Dataset entries
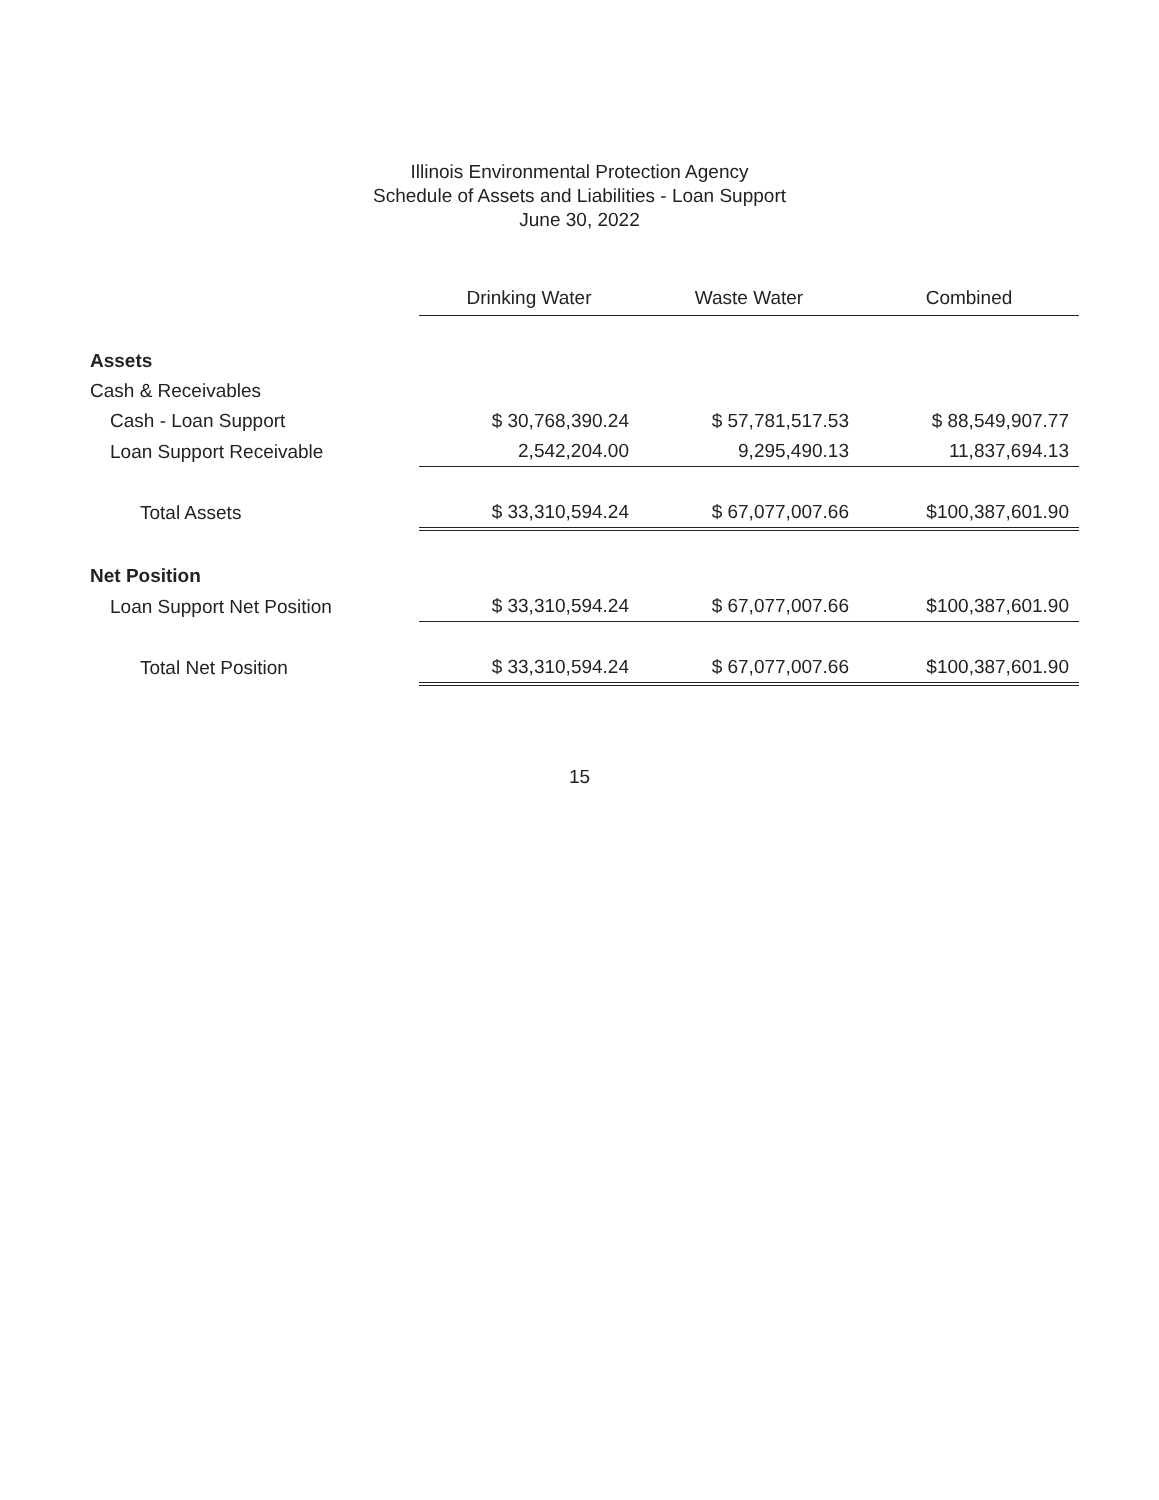Illinois Environmental Protection Agency
Schedule of Assets and Liabilities - Loan Support
June 30, 2022
| | Drinking Water | Waste Water | Combined |
| --- | --- | --- | --- |
| Assets | | | |
| Cash & Receivables | | | |
| Cash - Loan Support | $ 30,768,390.24 | $ 57,781,517.53 | $ 88,549,907.77 |
| Loan Support Receivable | 2,542,204.00 | 9,295,490.13 | 11,837,694.13 |
| Total Assets | $ 33,310,594.24 | $ 67,077,007.66 | $100,387,601.90 |
| Net Position | | | |
| Loan Support Net Position | $ 33,310,594.24 | $ 67,077,007.66 | $100,387,601.90 |
| Total Net Position | $ 33,310,594.24 | $ 67,077,007.66 | $100,387,601.90 |
15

WORK REQUEST
Write down how many lines of the data above carry the word "Total". Nothing else belongs in the answer.

ANSWER FOR THIS EXERCISE
2